# Need front license plate bracket



## Mindkandy (Nov 5, 2004)

1. Would anyone know where I can get a bracket to hold the license plate on the front bumper of a 1991 Nissan 240sx?

2. When I do get one, how difficult is it to mount? I have a feeling I'm going to have to get inside the bumper somehow.

Mine's missing the bracket (long story) and the two holes in the bumper aren't standard for license plate frames. 

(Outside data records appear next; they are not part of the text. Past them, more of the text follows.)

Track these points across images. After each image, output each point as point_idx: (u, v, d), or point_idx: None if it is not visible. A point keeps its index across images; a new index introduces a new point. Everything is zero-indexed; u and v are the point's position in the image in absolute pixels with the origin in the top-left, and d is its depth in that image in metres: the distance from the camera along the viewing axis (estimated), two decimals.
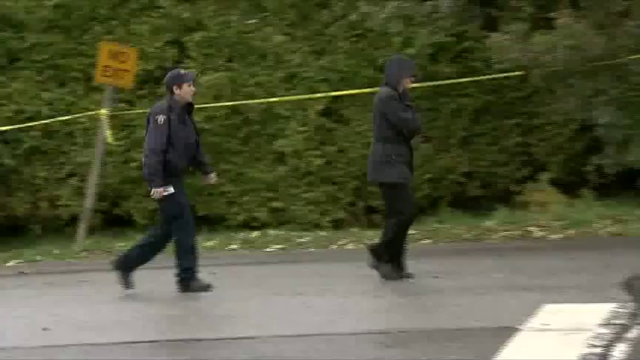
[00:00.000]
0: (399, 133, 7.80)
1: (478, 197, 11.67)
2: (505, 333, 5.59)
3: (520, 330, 5.70)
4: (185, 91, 7.85)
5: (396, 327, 6.23)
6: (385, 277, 7.80)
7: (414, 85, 11.28)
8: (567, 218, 10.20)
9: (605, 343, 5.28)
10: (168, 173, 7.74)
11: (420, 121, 8.22)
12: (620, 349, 5.14)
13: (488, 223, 10.51)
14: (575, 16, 10.06)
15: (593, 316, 5.98)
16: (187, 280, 7.88)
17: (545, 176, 11.34)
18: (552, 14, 10.23)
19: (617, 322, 5.79)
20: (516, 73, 10.79)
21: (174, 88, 7.83)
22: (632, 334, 5.50)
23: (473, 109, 11.59)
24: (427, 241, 10.17)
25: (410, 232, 10.41)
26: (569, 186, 11.17)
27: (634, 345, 5.24)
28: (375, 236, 10.59)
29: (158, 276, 8.28)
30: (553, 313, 6.18)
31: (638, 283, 6.98)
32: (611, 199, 10.56)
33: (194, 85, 8.03)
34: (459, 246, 9.85)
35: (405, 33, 11.49)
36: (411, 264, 8.17)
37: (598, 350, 5.12)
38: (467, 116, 11.63)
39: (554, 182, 11.29)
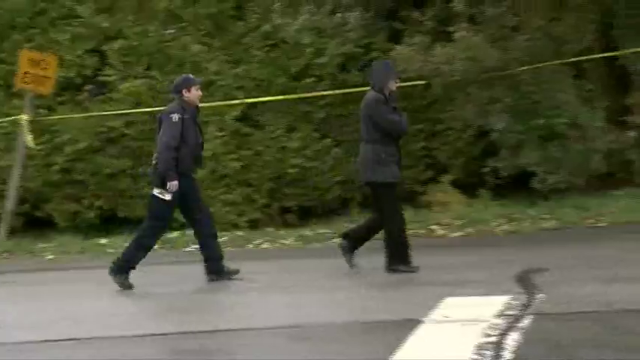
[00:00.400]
0: (387, 135, 7.78)
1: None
2: (409, 325, 5.68)
3: (423, 322, 5.80)
4: (194, 94, 7.96)
5: (307, 321, 6.25)
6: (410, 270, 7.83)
7: (325, 92, 11.56)
8: (466, 217, 10.35)
9: (499, 332, 5.42)
10: (179, 171, 7.77)
11: (406, 123, 8.20)
12: (512, 338, 5.29)
13: None
14: (472, 31, 10.30)
15: (489, 308, 6.11)
16: (125, 270, 7.89)
17: (446, 178, 11.51)
18: (451, 28, 10.47)
19: (511, 313, 5.95)
20: (419, 82, 10.95)
21: (184, 91, 7.90)
22: (523, 323, 5.65)
23: None
24: (338, 239, 10.20)
25: (320, 231, 10.64)
26: (468, 187, 11.33)
27: (525, 333, 5.40)
28: (287, 235, 10.74)
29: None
30: (453, 306, 6.30)
31: (530, 276, 7.15)
32: (506, 199, 10.75)
33: (200, 89, 8.17)
34: (368, 244, 9.90)
35: (316, 44, 11.63)
36: (323, 262, 8.28)
37: (493, 339, 5.26)
38: None
39: (454, 183, 11.46)
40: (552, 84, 10.30)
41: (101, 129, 12.01)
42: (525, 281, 7.03)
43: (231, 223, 11.67)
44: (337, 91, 11.46)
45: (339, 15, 11.53)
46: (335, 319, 6.28)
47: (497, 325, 5.62)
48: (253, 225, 11.74)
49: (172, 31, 12.19)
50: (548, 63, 10.24)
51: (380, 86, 7.84)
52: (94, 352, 5.69)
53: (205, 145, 11.58)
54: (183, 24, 12.22)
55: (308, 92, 11.60)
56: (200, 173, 11.79)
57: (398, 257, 7.84)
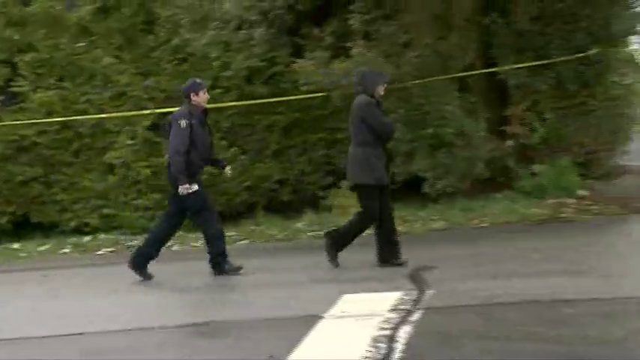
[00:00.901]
0: (377, 137, 7.69)
1: (290, 202, 11.82)
2: (311, 320, 5.80)
3: (323, 317, 5.92)
4: (202, 98, 7.93)
5: (216, 319, 6.29)
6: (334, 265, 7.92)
7: (232, 103, 11.60)
8: None
9: (392, 326, 5.56)
10: (190, 172, 7.76)
11: (393, 125, 8.24)
12: (404, 330, 5.45)
13: (298, 224, 10.66)
14: (368, 47, 10.49)
15: (383, 303, 6.23)
16: (221, 264, 7.98)
17: (345, 183, 11.50)
18: (349, 44, 10.66)
19: (403, 307, 6.08)
20: (320, 94, 11.06)
21: (192, 95, 7.88)
22: (414, 317, 5.80)
23: (284, 125, 11.81)
24: (245, 241, 10.25)
25: (229, 233, 10.61)
26: None
27: (416, 326, 5.56)
28: (197, 238, 10.70)
29: None
30: (351, 302, 6.42)
31: (421, 274, 7.28)
32: (400, 202, 10.57)
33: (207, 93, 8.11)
34: (272, 245, 9.97)
35: (223, 57, 11.66)
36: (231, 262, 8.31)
37: (387, 332, 5.40)
38: (278, 131, 11.83)
39: (353, 188, 11.62)
40: (440, 97, 10.52)
41: (13, 137, 11.80)
42: (416, 278, 7.15)
43: (143, 227, 11.59)
44: (243, 103, 11.52)
45: (244, 31, 11.59)
46: (240, 317, 6.32)
47: (390, 319, 5.76)
48: None
49: (83, 44, 12.05)
50: (436, 77, 10.49)
51: (371, 90, 7.75)
52: None
53: (116, 153, 11.74)
54: (95, 37, 12.09)
55: (216, 103, 11.65)
56: (111, 179, 11.81)
57: (340, 248, 7.96)
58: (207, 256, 8.08)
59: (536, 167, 10.49)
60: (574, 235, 8.79)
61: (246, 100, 11.59)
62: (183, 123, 7.73)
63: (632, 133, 12.07)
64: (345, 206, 11.18)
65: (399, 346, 5.16)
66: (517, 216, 9.72)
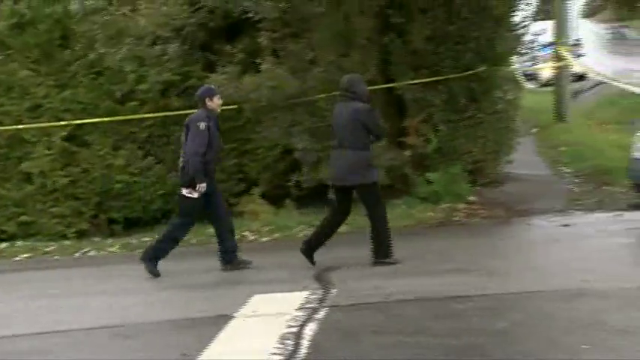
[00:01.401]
0: (370, 141, 7.64)
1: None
2: (223, 320, 5.89)
3: (234, 317, 6.03)
4: (216, 103, 7.95)
5: (133, 320, 6.29)
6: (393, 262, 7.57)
7: (147, 115, 11.55)
8: (274, 224, 10.48)
9: (299, 323, 5.70)
10: (205, 172, 7.74)
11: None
12: (310, 328, 5.60)
13: (211, 230, 10.10)
14: (276, 63, 10.63)
15: (291, 302, 6.35)
16: (153, 259, 7.96)
17: (256, 191, 11.65)
18: (258, 61, 10.77)
19: (309, 306, 6.22)
20: (232, 106, 10.98)
21: (207, 100, 7.87)
22: (319, 315, 5.95)
23: None
24: None
25: (144, 239, 10.58)
26: (275, 198, 11.45)
27: (321, 324, 5.72)
28: (113, 244, 10.61)
29: None
30: (261, 302, 6.51)
31: (326, 274, 7.42)
32: (307, 208, 10.92)
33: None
34: (186, 250, 9.90)
35: (138, 71, 11.61)
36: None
37: (294, 330, 5.55)
38: None
39: (263, 195, 11.59)
40: None
41: None
42: (322, 278, 7.28)
43: (60, 234, 11.44)
44: (159, 114, 11.48)
45: (158, 47, 11.57)
46: (155, 318, 6.34)
47: (297, 317, 5.88)
48: (81, 235, 11.53)
49: (0, 57, 11.81)
50: (338, 92, 10.64)
51: (365, 97, 7.74)
52: None
53: (33, 163, 11.54)
54: (11, 52, 11.86)
55: (132, 115, 11.57)
56: (29, 188, 11.60)
57: (384, 252, 7.65)
58: (147, 248, 8.19)
59: (431, 175, 10.73)
60: (464, 236, 9.08)
61: (161, 112, 11.52)
62: (202, 125, 7.73)
63: (515, 143, 12.49)
64: (257, 212, 11.28)
65: (305, 343, 5.29)
66: (414, 220, 9.95)
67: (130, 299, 7.27)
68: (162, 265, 8.14)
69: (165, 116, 11.54)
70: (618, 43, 50.64)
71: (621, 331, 5.13)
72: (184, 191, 7.82)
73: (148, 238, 10.46)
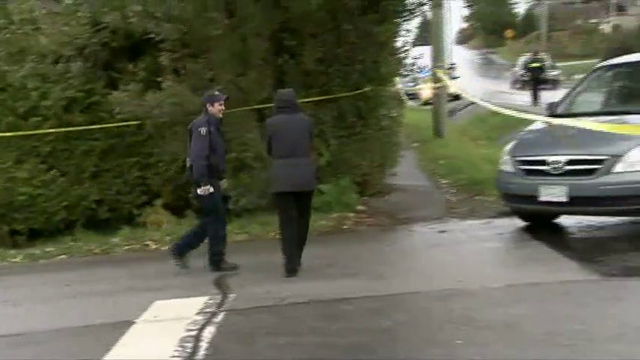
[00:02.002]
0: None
1: (108, 219, 11.44)
2: (124, 326, 5.78)
3: (135, 322, 5.92)
4: (216, 108, 7.79)
5: (31, 329, 6.11)
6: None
7: (50, 130, 11.17)
8: (175, 234, 10.09)
9: (198, 327, 5.66)
10: (212, 175, 7.62)
11: None
12: (209, 331, 5.57)
13: (115, 239, 10.35)
14: (177, 81, 10.52)
15: (191, 307, 6.29)
16: (218, 262, 7.81)
17: (159, 202, 11.43)
18: (160, 79, 10.63)
19: (208, 310, 6.18)
20: (134, 122, 10.84)
21: (208, 105, 7.78)
22: (217, 319, 5.92)
23: (101, 150, 11.42)
24: (63, 256, 9.84)
25: (48, 249, 10.24)
26: (177, 209, 11.25)
27: (219, 327, 5.70)
28: (16, 254, 10.16)
29: None
30: (162, 308, 6.41)
31: (225, 280, 7.37)
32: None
33: (223, 104, 7.90)
34: (90, 259, 9.70)
35: (41, 88, 11.21)
36: (49, 276, 7.99)
37: (193, 333, 5.50)
38: (96, 155, 11.43)
39: (166, 206, 11.39)
40: (241, 125, 10.63)
41: None
42: (221, 284, 7.22)
43: None
44: (62, 130, 11.13)
45: (61, 64, 11.23)
46: (57, 326, 6.16)
47: (197, 321, 5.84)
48: None
49: None
50: (237, 109, 10.59)
51: (300, 110, 7.76)
52: None
53: None
54: None
55: (35, 130, 11.17)
56: None
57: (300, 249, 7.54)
58: (210, 256, 7.95)
59: (323, 187, 10.79)
60: (353, 243, 9.17)
61: (64, 127, 11.15)
62: (202, 130, 7.64)
63: (398, 157, 12.74)
64: (159, 222, 11.08)
65: (203, 345, 5.24)
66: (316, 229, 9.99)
67: (32, 308, 7.05)
68: (65, 274, 7.90)
69: (69, 131, 11.15)
70: (487, 67, 52.60)
71: (488, 326, 5.30)
72: (198, 190, 7.70)
73: (52, 249, 10.14)
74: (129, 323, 5.87)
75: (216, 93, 8.12)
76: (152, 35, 10.45)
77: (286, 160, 7.44)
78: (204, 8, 10.06)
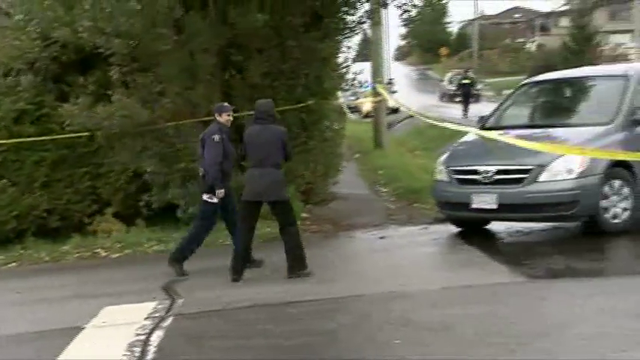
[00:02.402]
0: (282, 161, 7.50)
1: (58, 228, 11.17)
2: (73, 331, 5.65)
3: (85, 328, 5.79)
4: (225, 119, 7.84)
5: None
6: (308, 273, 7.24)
7: (2, 141, 10.88)
8: (126, 241, 10.12)
9: (147, 331, 5.57)
10: (223, 180, 7.65)
11: None
12: (157, 335, 5.50)
13: (65, 247, 10.13)
14: (127, 94, 10.38)
15: (140, 312, 6.18)
16: (179, 260, 7.81)
17: (109, 210, 11.23)
18: (110, 91, 10.48)
19: (157, 315, 6.09)
20: (85, 133, 10.65)
21: (217, 115, 7.85)
22: (166, 323, 5.84)
23: (52, 160, 11.14)
24: (13, 264, 9.60)
25: None
26: (127, 217, 11.09)
27: (167, 331, 5.62)
28: None
29: None
30: (111, 313, 6.30)
31: (173, 285, 7.26)
32: (157, 226, 10.67)
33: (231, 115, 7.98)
34: (40, 267, 9.47)
35: None
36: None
37: (142, 337, 5.42)
38: (47, 166, 11.14)
39: (116, 215, 11.19)
40: (190, 137, 10.50)
41: None
42: (170, 289, 7.13)
43: None
44: (12, 140, 10.85)
45: (11, 77, 10.97)
46: (6, 332, 6.02)
47: (145, 325, 5.75)
48: None
49: None
50: (186, 121, 10.51)
51: (277, 121, 7.71)
52: None
53: None
54: None
55: None
56: None
57: (299, 265, 7.27)
58: (173, 251, 7.99)
59: None
60: None
61: (16, 138, 10.86)
62: (216, 138, 7.64)
63: (341, 167, 12.78)
64: (109, 230, 10.90)
65: (151, 349, 5.17)
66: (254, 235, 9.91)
67: None
68: (15, 282, 7.69)
69: (19, 142, 10.88)
70: (423, 82, 53.34)
71: (425, 327, 5.35)
72: (205, 197, 7.74)
73: (2, 257, 9.89)
74: (78, 329, 5.74)
75: (225, 104, 8.23)
76: (102, 50, 10.30)
77: (253, 170, 7.39)
78: (153, 24, 9.95)
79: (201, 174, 7.92)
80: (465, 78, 30.24)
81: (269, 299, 6.47)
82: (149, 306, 6.43)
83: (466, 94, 28.42)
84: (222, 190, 7.67)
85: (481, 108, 22.72)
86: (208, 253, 9.13)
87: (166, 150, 10.58)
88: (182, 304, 6.57)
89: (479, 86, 35.98)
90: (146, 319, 5.98)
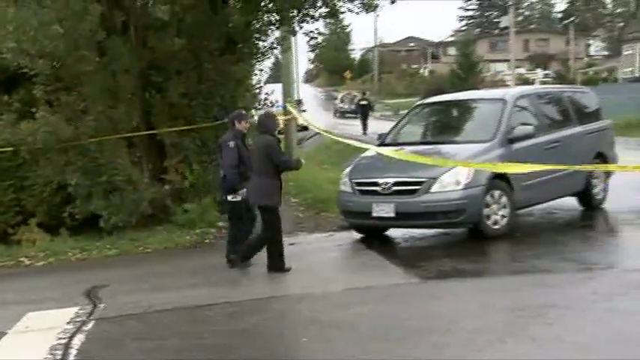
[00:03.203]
0: (277, 169, 7.28)
1: None
2: None
3: (7, 333, 5.55)
4: (243, 125, 7.80)
5: None
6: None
7: None
8: (49, 250, 9.73)
9: (69, 335, 5.38)
10: (241, 181, 7.56)
11: (293, 161, 8.01)
12: (78, 338, 5.31)
13: None
14: (51, 112, 10.07)
15: (63, 317, 5.97)
16: (243, 260, 7.64)
17: (33, 221, 10.83)
18: (34, 109, 10.12)
19: (78, 319, 5.88)
20: (9, 148, 10.29)
21: (236, 122, 7.77)
22: (87, 327, 5.65)
23: None
24: None
25: None
26: (51, 227, 10.72)
27: (88, 334, 5.45)
28: None
29: None
30: (34, 318, 6.05)
31: (95, 291, 7.03)
32: (81, 235, 10.35)
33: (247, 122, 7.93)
34: None
35: None
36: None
37: (63, 341, 5.22)
38: None
39: (40, 225, 10.80)
40: (112, 152, 10.33)
41: None
42: (92, 295, 6.90)
43: None
44: None
45: None
46: None
47: (67, 330, 5.55)
48: None
49: None
50: (108, 137, 10.28)
51: (274, 130, 7.54)
52: None
53: None
54: None
55: None
56: None
57: (279, 262, 7.32)
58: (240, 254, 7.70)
59: (188, 206, 10.59)
60: (214, 255, 8.97)
61: None
62: (231, 144, 7.62)
63: None
64: (33, 240, 10.49)
65: (73, 352, 4.99)
66: (173, 242, 9.72)
67: None
68: None
69: None
70: (329, 102, 53.92)
71: (331, 325, 5.37)
72: (229, 197, 7.71)
73: None
74: (1, 334, 5.46)
75: (243, 112, 8.22)
76: (26, 70, 9.92)
77: (252, 176, 7.47)
78: (76, 47, 9.67)
79: (221, 176, 7.95)
80: (363, 99, 31.11)
81: (187, 302, 6.35)
82: (71, 311, 6.21)
83: (364, 114, 29.05)
84: (244, 190, 7.60)
85: (381, 125, 23.15)
86: (128, 260, 8.92)
87: (89, 164, 10.32)
88: (103, 308, 6.36)
89: (376, 106, 37.34)
90: (68, 323, 5.77)
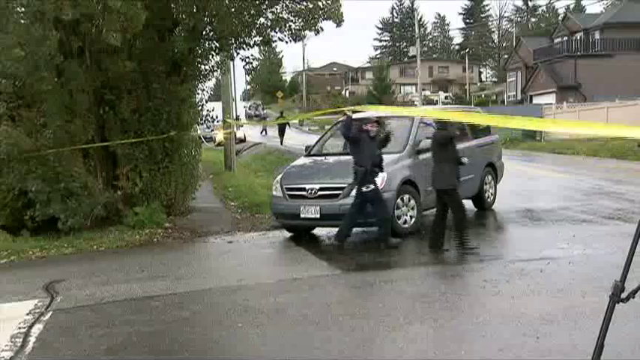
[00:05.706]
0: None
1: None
2: None
3: None
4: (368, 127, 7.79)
5: None
6: None
7: None
8: (11, 249, 9.28)
9: (28, 325, 5.22)
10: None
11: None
12: (37, 327, 5.16)
13: None
14: (13, 126, 9.65)
15: (23, 309, 5.78)
16: (386, 240, 7.76)
17: None
18: None
19: (37, 311, 5.71)
20: None
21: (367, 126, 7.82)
22: (45, 317, 5.48)
23: None
24: None
25: None
26: (14, 229, 10.19)
27: (46, 324, 5.28)
28: None
29: None
30: None
31: (53, 285, 6.80)
32: (41, 236, 9.90)
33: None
34: None
35: None
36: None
37: (23, 330, 5.07)
38: None
39: (3, 227, 10.25)
40: (69, 161, 9.97)
41: None
42: (50, 288, 6.67)
43: None
44: None
45: None
46: None
47: (26, 320, 5.38)
48: None
49: None
50: (66, 149, 9.92)
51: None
52: None
53: None
54: None
55: None
56: None
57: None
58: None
59: (138, 209, 10.37)
60: (161, 252, 8.87)
61: None
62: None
63: (198, 185, 12.57)
64: None
65: (31, 339, 4.82)
66: (125, 242, 9.49)
67: None
68: None
69: None
70: (261, 119, 53.94)
71: (262, 312, 5.38)
72: (364, 189, 7.69)
73: None
74: None
75: (368, 117, 8.32)
76: None
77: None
78: (37, 68, 9.30)
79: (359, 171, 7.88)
80: (280, 117, 34.32)
81: (135, 294, 6.22)
82: (30, 303, 5.99)
83: (281, 129, 31.88)
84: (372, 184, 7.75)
85: (306, 138, 23.30)
86: (84, 258, 8.65)
87: (49, 172, 9.91)
88: (60, 300, 6.16)
89: (293, 121, 40.68)
90: (27, 314, 5.58)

I know I can get a bracket through the local Nissan dealer for $66 but want to ask folks here if they know of other, less expensive, sources.

Thanks in advance!


----------



## pete? (Jul 6, 2004)

go to wall mart and just get a "bell" (brand name they make helmets n stuff) universal mount it should work :thumbup: and you just need some self tapping plastic screws and you should be set


----------



## brainscratch (Jun 7, 2004)

you could always try the junkyard too


----------



## Bumpin (Feb 18, 2003)

I just drilled my plate and frame straight into the bumper.


----------



## Mindkandy (Nov 5, 2004)

1.6pete said:


> go to wall mart and just get a "bell" (brand name they make helmets n stuff) universal mount it should work :thumbup: and you just need some self tapping plastic screws and you should be set


Pete, can you give me a few more details?

Is there a full name for this Bell universal mount? I can't find it online, and there are no Wal-Marts within 40 miles of me so I want to make sure if I go out to one, I know exactly what I'm asking for.

Thanks!


----------